Items from a dataset
=== Section Start ===

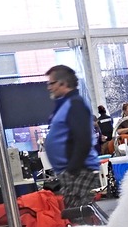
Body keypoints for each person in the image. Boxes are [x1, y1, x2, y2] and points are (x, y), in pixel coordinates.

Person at [43, 64, 101, 209]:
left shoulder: (75, 105)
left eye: (51, 83)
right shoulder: (67, 105)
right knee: (77, 215)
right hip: (74, 173)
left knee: (82, 216)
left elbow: (84, 140)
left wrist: (72, 170)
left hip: (80, 172)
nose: (49, 87)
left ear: (63, 83)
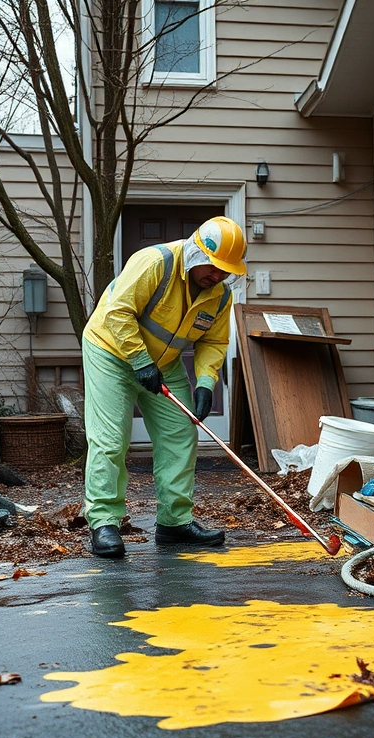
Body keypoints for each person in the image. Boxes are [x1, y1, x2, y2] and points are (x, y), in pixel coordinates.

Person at [80, 216, 247, 558]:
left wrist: (204, 384)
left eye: (225, 270)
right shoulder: (155, 263)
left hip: (164, 363)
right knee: (110, 439)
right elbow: (118, 311)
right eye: (213, 267)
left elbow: (213, 342)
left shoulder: (219, 296)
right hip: (110, 351)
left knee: (180, 434)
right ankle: (104, 523)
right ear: (196, 253)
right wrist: (140, 361)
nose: (217, 275)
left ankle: (174, 523)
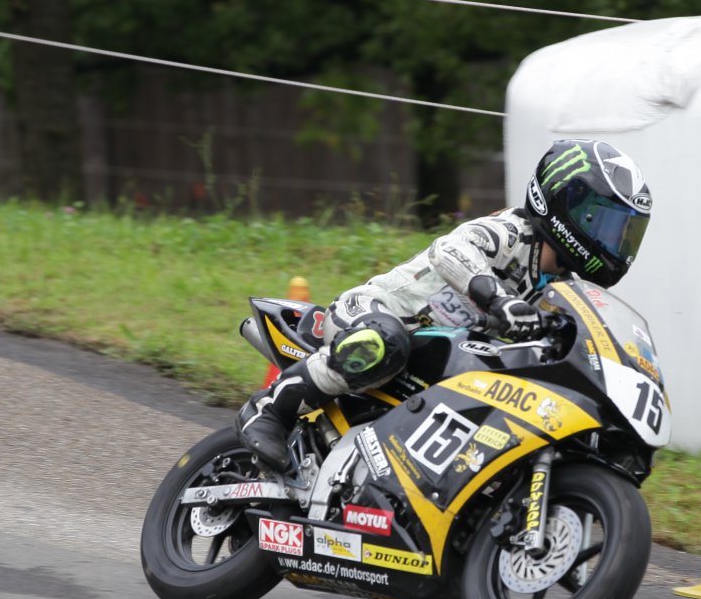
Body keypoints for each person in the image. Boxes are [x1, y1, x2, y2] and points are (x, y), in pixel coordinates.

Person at [236, 137, 654, 473]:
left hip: (433, 363)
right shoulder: (512, 232)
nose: (616, 242)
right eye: (608, 224)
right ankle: (270, 410)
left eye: (625, 233)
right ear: (567, 202)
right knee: (387, 342)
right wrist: (498, 298)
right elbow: (449, 249)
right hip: (375, 314)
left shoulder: (561, 290)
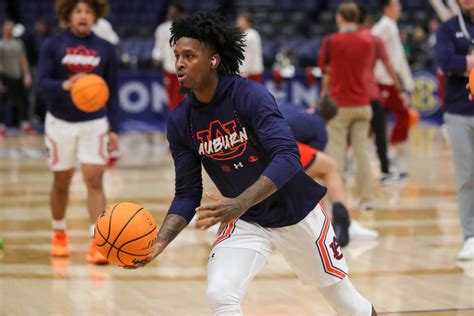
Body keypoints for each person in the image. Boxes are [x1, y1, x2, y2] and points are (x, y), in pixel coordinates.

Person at [130, 11, 377, 316]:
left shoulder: (250, 96)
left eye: (189, 55)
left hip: (296, 213)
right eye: (177, 55)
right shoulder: (181, 121)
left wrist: (239, 203)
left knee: (347, 304)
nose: (179, 64)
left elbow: (288, 158)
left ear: (214, 60)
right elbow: (186, 193)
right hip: (247, 221)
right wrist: (160, 241)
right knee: (220, 295)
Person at [38, 0, 119, 264]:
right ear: (69, 15)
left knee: (94, 180)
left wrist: (114, 128)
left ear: (95, 16)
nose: (84, 16)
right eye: (79, 11)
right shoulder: (52, 45)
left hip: (94, 123)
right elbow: (42, 84)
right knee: (61, 181)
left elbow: (113, 92)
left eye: (88, 11)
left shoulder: (105, 48)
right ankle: (59, 232)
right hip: (60, 121)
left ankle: (97, 240)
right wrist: (65, 84)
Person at [279, 100, 379, 246]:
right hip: (279, 148)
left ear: (315, 106)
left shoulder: (297, 107)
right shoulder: (321, 131)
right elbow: (303, 169)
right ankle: (344, 221)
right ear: (330, 120)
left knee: (320, 171)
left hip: (258, 146)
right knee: (331, 167)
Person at [319, 3, 374, 210]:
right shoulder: (367, 40)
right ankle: (367, 200)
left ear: (340, 18)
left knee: (336, 155)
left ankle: (337, 200)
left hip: (339, 105)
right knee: (362, 154)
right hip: (362, 103)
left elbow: (325, 69)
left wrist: (324, 93)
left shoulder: (331, 41)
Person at [436, 0, 474, 260]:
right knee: (466, 175)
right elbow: (445, 61)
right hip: (459, 111)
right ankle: (470, 235)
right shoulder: (448, 28)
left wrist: (466, 62)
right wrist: (468, 62)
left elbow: (456, 61)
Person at [359, 6, 406, 184]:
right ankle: (386, 168)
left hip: (351, 93)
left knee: (357, 132)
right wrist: (400, 86)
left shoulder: (338, 40)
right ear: (367, 22)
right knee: (379, 130)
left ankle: (345, 167)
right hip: (371, 91)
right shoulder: (374, 38)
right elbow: (387, 64)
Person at [372, 0, 414, 175]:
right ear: (387, 8)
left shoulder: (393, 26)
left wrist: (408, 82)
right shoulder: (385, 26)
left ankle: (388, 154)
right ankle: (391, 155)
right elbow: (369, 40)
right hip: (382, 81)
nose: (400, 8)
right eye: (397, 5)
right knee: (400, 115)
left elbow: (400, 59)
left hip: (390, 81)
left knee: (375, 121)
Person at [0, 18, 32, 137]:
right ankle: (1, 127)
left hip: (18, 76)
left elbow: (23, 60)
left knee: (23, 101)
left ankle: (24, 125)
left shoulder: (18, 43)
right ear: (3, 29)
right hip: (5, 76)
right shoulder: (1, 44)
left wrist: (27, 75)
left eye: (11, 27)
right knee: (3, 102)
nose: (9, 30)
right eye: (7, 27)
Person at [152, 3, 185, 110]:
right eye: (170, 12)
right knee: (170, 95)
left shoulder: (187, 28)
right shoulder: (162, 28)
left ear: (180, 13)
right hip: (168, 66)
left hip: (183, 67)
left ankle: (179, 119)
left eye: (174, 11)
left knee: (179, 96)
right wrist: (156, 57)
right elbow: (158, 46)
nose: (172, 14)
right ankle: (175, 118)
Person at [236, 13, 264, 82]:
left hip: (251, 73)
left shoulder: (250, 35)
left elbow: (247, 56)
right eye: (238, 20)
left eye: (241, 20)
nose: (238, 22)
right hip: (249, 72)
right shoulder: (248, 34)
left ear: (248, 23)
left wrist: (243, 73)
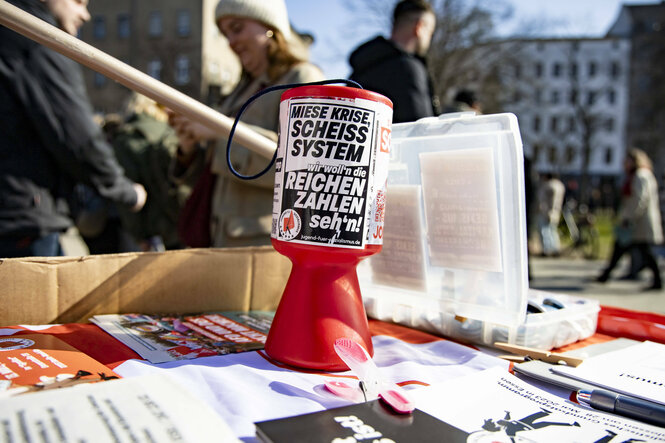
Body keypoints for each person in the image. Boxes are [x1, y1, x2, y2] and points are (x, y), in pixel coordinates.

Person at [169, 0, 324, 248]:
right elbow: (217, 172)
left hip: (262, 245)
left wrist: (220, 133)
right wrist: (190, 148)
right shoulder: (238, 91)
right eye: (225, 33)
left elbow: (304, 168)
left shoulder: (303, 78)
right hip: (221, 239)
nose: (231, 41)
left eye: (237, 28)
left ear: (270, 26)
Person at [0, 0, 146, 258]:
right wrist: (126, 192)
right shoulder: (36, 40)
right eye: (78, 1)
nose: (86, 15)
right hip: (19, 218)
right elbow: (78, 138)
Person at [348, 0, 438, 123]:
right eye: (430, 32)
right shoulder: (410, 69)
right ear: (419, 27)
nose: (429, 38)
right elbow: (423, 130)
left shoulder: (363, 65)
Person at [597, 148, 663, 290]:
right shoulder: (637, 175)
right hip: (635, 220)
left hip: (638, 221)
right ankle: (605, 275)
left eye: (627, 161)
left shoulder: (641, 175)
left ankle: (657, 281)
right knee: (623, 247)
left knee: (642, 250)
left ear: (635, 161)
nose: (624, 163)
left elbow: (640, 199)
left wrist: (629, 218)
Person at [537, 173, 566, 257]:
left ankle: (546, 250)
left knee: (544, 231)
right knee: (553, 231)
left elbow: (543, 200)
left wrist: (546, 211)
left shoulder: (548, 186)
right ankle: (555, 248)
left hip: (546, 211)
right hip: (556, 211)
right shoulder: (560, 185)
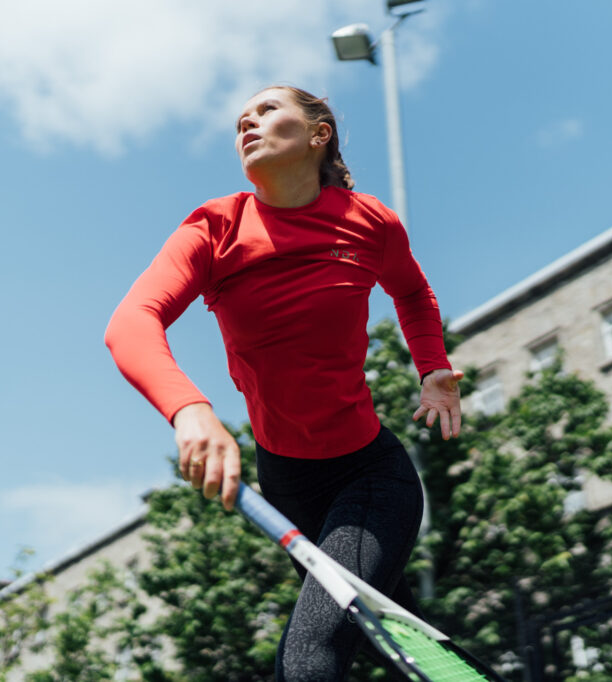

=== Section End ===

▶ _TASK STATEMENT_: Go to the line with "left knee: (336, 155)" in the entries above and repeat every line from there through the line with "left ankle: (345, 167)", exactly and with no other text.

▶ _TASK ANSWER_:
left knee: (336, 155)
left ankle: (337, 200)
left hip: (339, 105)
right knee: (362, 154)
right hip: (362, 103)
left elbow: (325, 69)
left wrist: (324, 93)
left shoulder: (331, 41)
Person at [436, 0, 474, 260]:
right knee: (466, 175)
right elbow: (445, 61)
right hip: (459, 111)
right ankle: (470, 235)
right shoulder: (448, 28)
left wrist: (466, 62)
right wrist: (468, 62)
left elbow: (456, 61)
Person at [359, 6, 406, 184]:
right ankle: (386, 168)
left hip: (351, 93)
left knee: (357, 132)
right wrist: (400, 86)
left shoulder: (338, 40)
right ear: (367, 22)
right knee: (379, 130)
left ankle: (345, 167)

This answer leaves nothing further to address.